Today’s comment on behalf of Catholic colleges describes the HHS exemption for religious employers as “potentially so narrow as to be not only nearly inconsequential but insulting to religious entities, in particular to Catholic Colleges and Universities,” which may not be exempt depending on the discretion of HHS.

“No federal rule has defined being ‘religious’ as narrowly and discriminatorily as the Mandate appears to do, and no regulation has ever so directly proposed to violate plain statutory and constitutional religious freedoms,” the letter argues.  Whether considering religious institutions, other employers or individuals, “federal law simply prohibits the federal government from violating the religious and moral beliefs of any of these stakeholders.”

“For this reason we urge HHS (and the Departments of Labor and of the Treasury that jointly issued the interim final rule) to exempt all stakeholders with a religious or moral objection to ‘contraceptives’ (including abortifacients as well as non-abortifacient mechanisms of action), sterilization, and related education and counseling, from having to provide, offer, pay for or in any way participate in health insurance that includes such coverage.  The right to religious freedom requires no less.”

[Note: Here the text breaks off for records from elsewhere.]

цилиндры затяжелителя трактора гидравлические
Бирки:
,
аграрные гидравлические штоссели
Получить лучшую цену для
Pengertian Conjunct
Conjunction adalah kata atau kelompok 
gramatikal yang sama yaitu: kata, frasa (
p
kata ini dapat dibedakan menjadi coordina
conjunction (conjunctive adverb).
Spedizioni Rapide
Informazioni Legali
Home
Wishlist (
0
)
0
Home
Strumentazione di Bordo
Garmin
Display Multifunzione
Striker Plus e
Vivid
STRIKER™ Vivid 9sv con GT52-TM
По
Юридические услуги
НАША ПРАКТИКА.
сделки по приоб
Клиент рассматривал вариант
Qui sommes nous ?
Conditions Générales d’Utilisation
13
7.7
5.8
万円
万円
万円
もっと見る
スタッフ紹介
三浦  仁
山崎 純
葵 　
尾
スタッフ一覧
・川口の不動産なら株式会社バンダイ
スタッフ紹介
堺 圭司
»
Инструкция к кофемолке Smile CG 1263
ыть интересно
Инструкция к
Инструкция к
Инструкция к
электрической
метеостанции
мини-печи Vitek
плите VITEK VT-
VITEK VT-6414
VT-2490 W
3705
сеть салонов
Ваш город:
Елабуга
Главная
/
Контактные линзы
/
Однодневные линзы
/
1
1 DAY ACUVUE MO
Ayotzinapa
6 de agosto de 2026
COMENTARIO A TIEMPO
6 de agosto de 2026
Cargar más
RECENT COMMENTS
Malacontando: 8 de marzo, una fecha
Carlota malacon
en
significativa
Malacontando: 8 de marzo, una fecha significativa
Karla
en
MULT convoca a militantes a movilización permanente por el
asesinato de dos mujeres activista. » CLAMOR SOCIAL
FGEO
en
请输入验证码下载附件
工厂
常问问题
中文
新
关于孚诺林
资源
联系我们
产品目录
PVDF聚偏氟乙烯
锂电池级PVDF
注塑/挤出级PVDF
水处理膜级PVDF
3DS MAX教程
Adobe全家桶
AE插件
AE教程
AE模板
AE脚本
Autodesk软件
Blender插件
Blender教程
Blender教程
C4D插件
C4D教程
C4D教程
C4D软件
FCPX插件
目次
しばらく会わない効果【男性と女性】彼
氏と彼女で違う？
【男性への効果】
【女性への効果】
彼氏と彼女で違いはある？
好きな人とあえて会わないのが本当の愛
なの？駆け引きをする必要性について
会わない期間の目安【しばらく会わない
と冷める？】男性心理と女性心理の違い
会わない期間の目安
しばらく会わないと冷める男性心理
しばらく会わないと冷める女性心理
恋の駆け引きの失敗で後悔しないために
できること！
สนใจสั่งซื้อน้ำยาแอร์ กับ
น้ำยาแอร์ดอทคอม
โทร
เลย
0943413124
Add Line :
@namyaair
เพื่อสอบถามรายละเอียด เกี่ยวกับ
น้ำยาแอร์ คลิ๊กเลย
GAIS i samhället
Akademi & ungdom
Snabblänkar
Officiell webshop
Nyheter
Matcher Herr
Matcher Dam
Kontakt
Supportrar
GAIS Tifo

The letter cites the official summary of the mandate, in which HHS acknowledges “that one reason it was rushed to finalization prior to the notice and comment period was precisely to ensure that collegiate women would have access to ‘contraception,’ abortifacients, sterilization and the like as quickly and as freely as possible.”  The mandate will likely force Catholic colleges to include such coverage in student health plans.

The comment also suggests the frightening possibility that the mandate could be used to require insurance coverage for future abortion drugs as long as the Food and Drug Administration declares them to be “contraceptive.”  The mandate already includes drugs that may cause early abortions, in violation of various federal laws, including ulipristal (“Ella”).

Together the Catholic colleges, Catholic higher education groups and Bishop Curry call on HHS to issue “a blanket, non-discretionary exemption from the Mandate for any employer, issuer, payer, individual, or entity who in his or its own determination has any religious or moral objection to providing, issuing, enrolling in, participating in, paying for or otherwise facilitating or cooperating in coverage of any required practice or of any required provision of information.”

The Catholic colleges and universities that signed the Center’s comment are: Aquinas College (Tenn.), Ave Maria University (Fla.), Benedictine College (Kans.), Catholic Distance University, Christendom College (Va.), College of Saint Mary Magdalen (N.H.), College of Saint Thomas More (Tex.), DeSales University (Pa.), Franciscan University of Steubenville (Ohio), Holy Apostles College & Seminary (Conn.), John Paul the Great Catholic University (Cal.), Mount St. Mary’s University (Md.), Saint Gregory’s University (Okla.), Thomas Aquinas College (Cal.), Thomas More College of Liberal Arts (N.H.), University of Mary (N.D.), University of Saint Thomas (Tex.) and Wyoming Catholic College (Wyo.).